**What you need to do:**
Copy the lines below word for word, leaving out the pictures.
▬▬▬
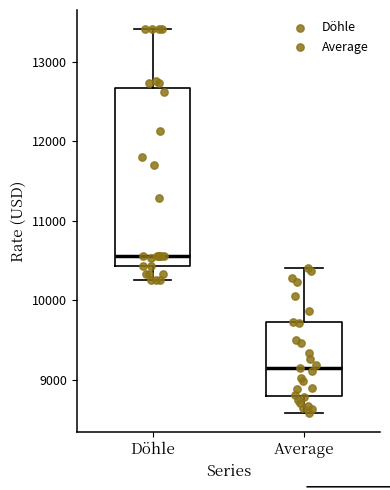

Reading left to right, transcribe this box plot: for each box, give where its median line is, the range the box spans, and where its two whiskers end, as read against the y-axis. The values are not printed on the chart, so give them approximately, as read against the axis.

Döhle: median 10600, box 10400 to 12700, whiskers 10300 to 13400
Average: median 9100, box 8800 to 9700, whiskers 8600 to 10400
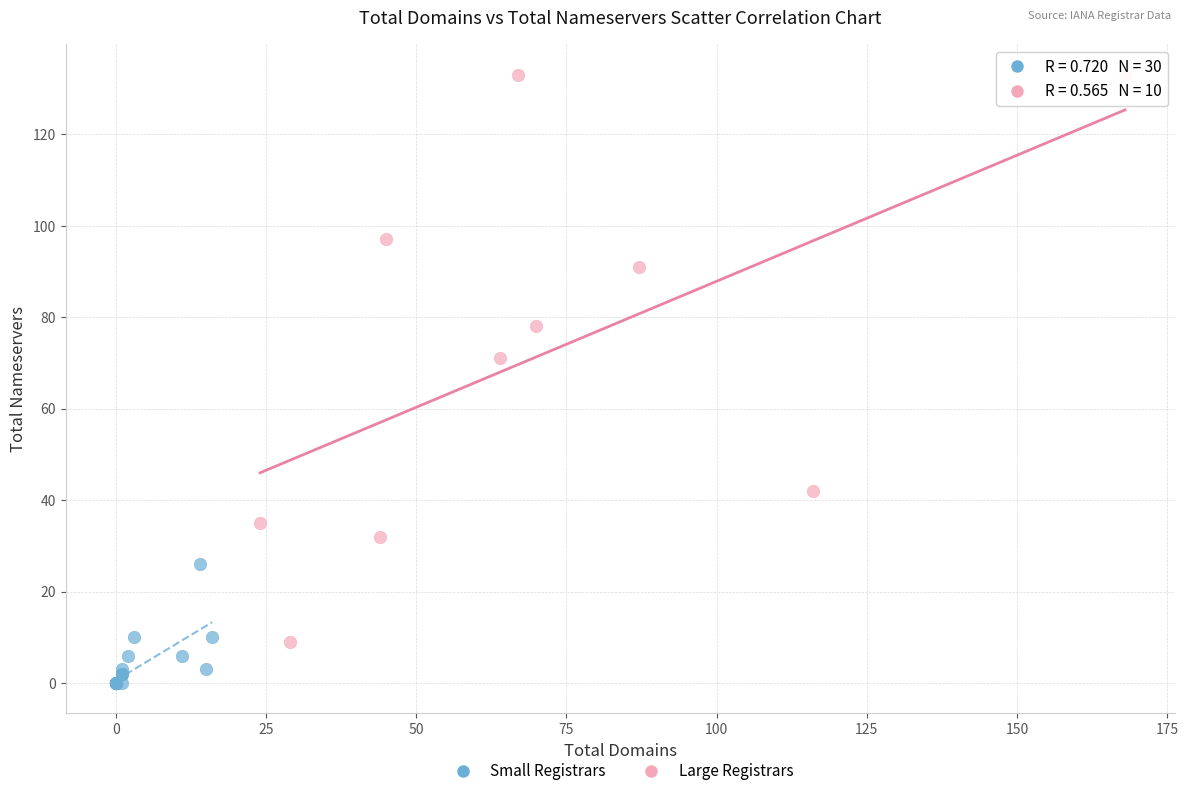

Which series reaches the minimum Y coordinate?

Small Registrars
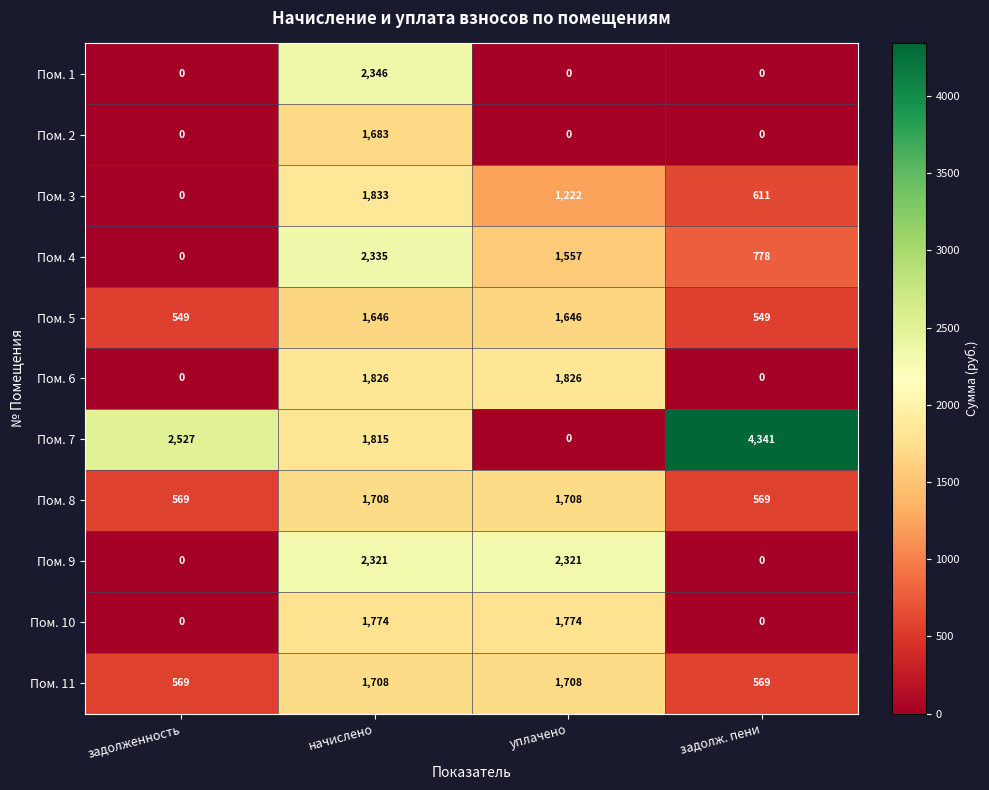

Count the Пом. 3 values in the range 611 to 1833.

3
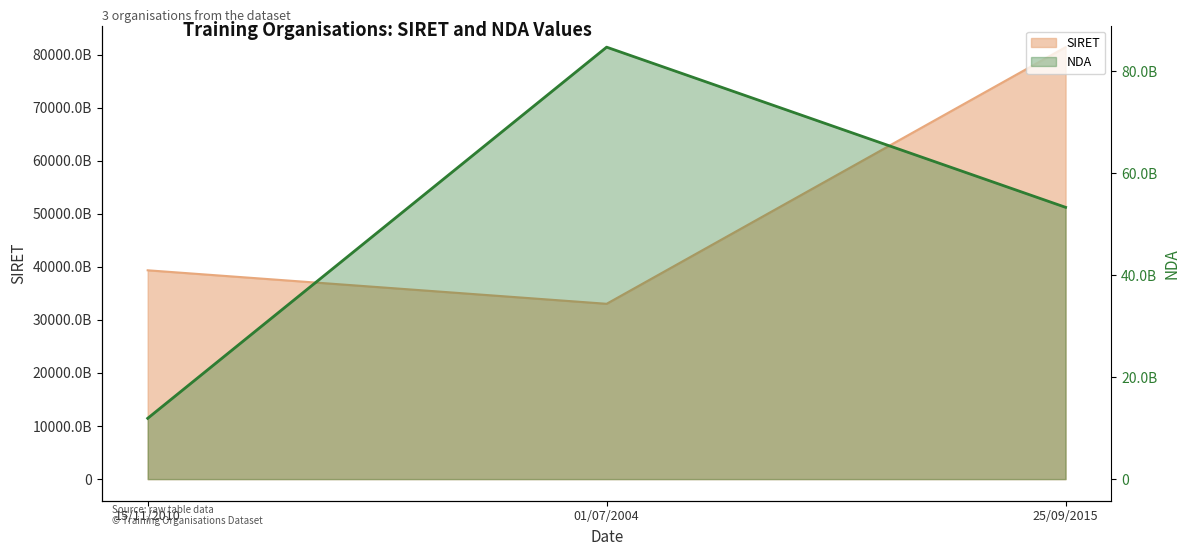

What is the difference between the maximum and second lowest values in the SIRET series?

42047837799876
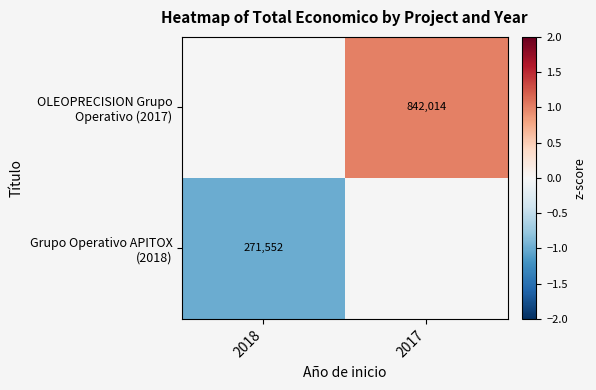

At which label is Grupo Operativo APITOX (2018) closest to -1?

2018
▬▬▬
**Output of the task:**
Reading left to right, transcribe this box plot: for each box, give where its median line is, the range the box spans, and where its two whiskers end, as read against the y-axis. The values are not printed on the chart, so give them approximately, as read against the axis.

Döhle: median 10600, box 10400 to 12700, whiskers 10300 to 13400
Average: median 9100, box 8800 to 9700, whiskers 8600 to 10400

Which series reaches the minimum Y coordinate?

Small Registrars

Count the Пом. 3 values in the range 611 to 1833.

3

What is the difference between the maximum and second lowest values in the SIRET series?

42047837799876

At which label is Grupo Operativo APITOX (2018) closest to -1?

2018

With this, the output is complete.